2. 開花した殻斗の元になる器官と幼果の形態
 殻斗の元になる器官に咲く花の形態は、図26-2-1のように大きく3つに分けられます。

 標準サイズの雌花とそれよりもやや小さな雌花が咲いた場合、両者は一見別物のように見えますが、どちらも殻斗と堅果で構成されたドングリの形態を保持しています(図26-2-2参照)。これは、両者を構成する雌蕊が複合雌蕊でも単一雌蕊でも同じです。
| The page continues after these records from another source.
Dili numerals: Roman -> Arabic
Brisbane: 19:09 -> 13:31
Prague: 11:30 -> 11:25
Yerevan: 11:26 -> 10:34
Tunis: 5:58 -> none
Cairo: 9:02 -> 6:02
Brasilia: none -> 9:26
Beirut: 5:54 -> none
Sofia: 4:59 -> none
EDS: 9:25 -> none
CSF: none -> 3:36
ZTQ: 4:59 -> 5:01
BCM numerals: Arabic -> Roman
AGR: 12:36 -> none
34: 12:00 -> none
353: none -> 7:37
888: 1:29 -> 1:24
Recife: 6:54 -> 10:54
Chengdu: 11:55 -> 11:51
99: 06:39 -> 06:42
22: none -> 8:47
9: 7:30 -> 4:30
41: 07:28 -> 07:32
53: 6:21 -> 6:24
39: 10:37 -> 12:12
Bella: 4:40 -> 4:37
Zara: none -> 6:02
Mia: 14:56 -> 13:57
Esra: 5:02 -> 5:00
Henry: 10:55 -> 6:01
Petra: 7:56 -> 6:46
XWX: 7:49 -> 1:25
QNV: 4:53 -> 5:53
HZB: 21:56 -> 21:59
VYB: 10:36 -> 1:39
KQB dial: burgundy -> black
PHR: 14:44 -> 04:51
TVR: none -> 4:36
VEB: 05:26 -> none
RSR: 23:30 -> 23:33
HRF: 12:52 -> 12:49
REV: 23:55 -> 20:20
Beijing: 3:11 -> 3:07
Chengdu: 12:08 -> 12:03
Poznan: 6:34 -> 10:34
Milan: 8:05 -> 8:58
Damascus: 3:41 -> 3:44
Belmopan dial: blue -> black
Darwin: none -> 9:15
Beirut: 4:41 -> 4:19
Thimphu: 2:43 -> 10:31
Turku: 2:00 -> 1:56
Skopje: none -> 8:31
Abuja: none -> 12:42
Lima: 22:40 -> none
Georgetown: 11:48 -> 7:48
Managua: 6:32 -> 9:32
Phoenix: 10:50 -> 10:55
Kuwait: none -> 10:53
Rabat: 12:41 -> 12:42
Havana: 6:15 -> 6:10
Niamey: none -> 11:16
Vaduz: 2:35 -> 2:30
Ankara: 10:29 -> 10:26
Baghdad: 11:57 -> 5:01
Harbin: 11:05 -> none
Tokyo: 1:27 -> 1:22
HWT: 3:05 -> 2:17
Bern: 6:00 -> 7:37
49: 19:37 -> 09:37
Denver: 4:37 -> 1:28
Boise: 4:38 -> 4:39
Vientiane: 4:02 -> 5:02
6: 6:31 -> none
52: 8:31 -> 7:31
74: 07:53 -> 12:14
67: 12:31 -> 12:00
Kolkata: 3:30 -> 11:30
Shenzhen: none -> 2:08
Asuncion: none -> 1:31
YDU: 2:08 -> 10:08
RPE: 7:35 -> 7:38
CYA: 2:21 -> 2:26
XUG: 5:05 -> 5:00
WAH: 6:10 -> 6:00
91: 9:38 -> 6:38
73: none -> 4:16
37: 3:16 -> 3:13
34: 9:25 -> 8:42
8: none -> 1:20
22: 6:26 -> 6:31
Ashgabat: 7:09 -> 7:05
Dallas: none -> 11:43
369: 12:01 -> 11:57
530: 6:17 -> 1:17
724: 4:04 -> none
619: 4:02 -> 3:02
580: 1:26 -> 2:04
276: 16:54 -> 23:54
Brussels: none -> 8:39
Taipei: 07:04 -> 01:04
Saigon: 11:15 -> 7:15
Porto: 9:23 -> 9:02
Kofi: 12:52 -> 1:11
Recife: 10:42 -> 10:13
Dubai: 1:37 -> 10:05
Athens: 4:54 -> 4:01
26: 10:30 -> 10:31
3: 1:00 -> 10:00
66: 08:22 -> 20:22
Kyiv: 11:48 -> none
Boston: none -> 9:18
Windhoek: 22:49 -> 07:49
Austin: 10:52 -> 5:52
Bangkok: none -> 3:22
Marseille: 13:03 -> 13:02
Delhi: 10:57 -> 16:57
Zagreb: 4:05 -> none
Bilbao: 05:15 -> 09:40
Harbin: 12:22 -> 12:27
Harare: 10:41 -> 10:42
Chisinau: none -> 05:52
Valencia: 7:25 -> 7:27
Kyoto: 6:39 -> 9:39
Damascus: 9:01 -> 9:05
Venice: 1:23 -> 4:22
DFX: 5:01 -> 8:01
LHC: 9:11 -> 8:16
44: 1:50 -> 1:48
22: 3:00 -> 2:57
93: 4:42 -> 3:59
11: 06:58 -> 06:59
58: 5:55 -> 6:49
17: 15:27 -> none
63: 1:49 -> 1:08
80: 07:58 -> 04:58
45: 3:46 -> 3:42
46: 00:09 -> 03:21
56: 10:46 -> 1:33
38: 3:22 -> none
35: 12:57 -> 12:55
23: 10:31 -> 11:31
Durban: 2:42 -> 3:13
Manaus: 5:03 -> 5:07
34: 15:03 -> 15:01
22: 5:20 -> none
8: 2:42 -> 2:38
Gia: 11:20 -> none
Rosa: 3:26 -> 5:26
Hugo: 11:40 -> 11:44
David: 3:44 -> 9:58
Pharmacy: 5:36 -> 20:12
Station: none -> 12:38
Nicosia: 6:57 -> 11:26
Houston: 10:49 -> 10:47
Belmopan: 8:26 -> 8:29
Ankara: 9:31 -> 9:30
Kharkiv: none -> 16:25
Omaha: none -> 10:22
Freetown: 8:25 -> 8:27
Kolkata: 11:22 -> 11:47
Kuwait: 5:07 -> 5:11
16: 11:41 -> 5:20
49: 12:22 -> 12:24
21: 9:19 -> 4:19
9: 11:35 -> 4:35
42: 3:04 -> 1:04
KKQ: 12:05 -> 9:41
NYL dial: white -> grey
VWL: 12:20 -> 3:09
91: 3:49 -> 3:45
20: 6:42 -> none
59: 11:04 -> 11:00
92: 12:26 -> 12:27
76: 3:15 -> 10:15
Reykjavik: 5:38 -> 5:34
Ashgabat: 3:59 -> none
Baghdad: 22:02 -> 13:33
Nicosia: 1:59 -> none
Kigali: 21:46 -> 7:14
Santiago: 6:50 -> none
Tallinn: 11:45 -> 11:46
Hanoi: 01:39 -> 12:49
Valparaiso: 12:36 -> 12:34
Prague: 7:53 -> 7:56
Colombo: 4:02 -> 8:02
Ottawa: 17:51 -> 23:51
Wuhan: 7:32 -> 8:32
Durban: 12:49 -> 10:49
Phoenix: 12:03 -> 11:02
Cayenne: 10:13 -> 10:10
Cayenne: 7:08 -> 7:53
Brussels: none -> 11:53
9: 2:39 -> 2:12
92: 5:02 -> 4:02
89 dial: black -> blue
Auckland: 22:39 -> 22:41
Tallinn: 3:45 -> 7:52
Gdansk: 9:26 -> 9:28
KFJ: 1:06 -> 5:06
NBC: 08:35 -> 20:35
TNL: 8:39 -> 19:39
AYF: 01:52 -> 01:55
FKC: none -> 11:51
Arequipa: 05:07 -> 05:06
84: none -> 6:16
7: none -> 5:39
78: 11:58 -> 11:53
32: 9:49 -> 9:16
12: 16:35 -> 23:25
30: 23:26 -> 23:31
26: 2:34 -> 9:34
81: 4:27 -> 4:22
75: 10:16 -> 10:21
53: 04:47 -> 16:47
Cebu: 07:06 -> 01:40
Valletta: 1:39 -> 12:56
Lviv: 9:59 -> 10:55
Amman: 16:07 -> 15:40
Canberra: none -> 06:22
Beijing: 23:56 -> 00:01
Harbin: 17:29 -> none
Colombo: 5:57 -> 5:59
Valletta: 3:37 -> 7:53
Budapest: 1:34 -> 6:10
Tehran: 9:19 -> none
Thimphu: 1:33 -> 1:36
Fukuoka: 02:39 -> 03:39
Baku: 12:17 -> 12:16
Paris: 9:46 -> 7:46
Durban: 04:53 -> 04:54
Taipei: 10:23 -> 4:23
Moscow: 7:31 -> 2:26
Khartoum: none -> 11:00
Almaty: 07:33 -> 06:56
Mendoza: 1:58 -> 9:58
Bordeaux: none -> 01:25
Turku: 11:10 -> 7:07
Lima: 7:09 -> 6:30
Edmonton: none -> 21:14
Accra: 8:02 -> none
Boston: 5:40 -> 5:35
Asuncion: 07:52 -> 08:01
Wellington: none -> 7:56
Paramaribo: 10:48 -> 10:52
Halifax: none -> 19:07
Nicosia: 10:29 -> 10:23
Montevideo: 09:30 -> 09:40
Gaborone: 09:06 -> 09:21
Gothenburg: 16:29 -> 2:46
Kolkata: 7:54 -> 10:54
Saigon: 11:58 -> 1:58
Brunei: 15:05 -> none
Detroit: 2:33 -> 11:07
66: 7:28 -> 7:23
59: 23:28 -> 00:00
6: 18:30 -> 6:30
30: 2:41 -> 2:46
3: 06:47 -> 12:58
 ところが、標準的な雌花とは比較にならない微小な雌花が咲いた場合、およそドングリとは思えない幼果が誕生します。ここでいう微小な雌花とは胚珠を包含しない単一雌蕊で(*)、小さなものだと太さが僅か数10ミクロン(1ミクロンは千分の1mm)しかないものもあります。それらは開花して間もなく消滅してしまうので、堅果として姿形を残しませんが、開花したことによって殻斗の元になる器官の形態が微妙に変化します。図26-2-3はその形態の変化例です。
* 微小な単一雌蕊が実在すること、それらが複合雌蕊と違って胚珠を包含しないこと、単一雌蕊が開花してから短時日で退化消滅する現象が存在することに関するデータは、セクション3-1-4、3-2-4を参照願います。

 
 殻斗の元になる器官の先端にある口が僅かに開いたものや、そこから殻斗の一部が露出したもの、さらには殻斗だけが成長してリング状の鱗片を何層も形成したもの
(**)など、形態は様々です。殻斗の元になる器官は、たとえ花が消滅してもその存在を記憶しており、それを包含するために何がしかの殻斗を形成します。図26-2-3に見られる形態の違いは、殻斗の元になる器官に咲いた花のサイズ(微小な中にも差はある)や開花から消滅に至るまでの時間差などが関与していると思われます。
** 殻斗だけで成長するものは、大きくても図26-2-3の右最下段にある写真程度(幅3mm弱)であり、標準的なサイズの雌花が形成する殻斗とは比べものにならない小さなものです。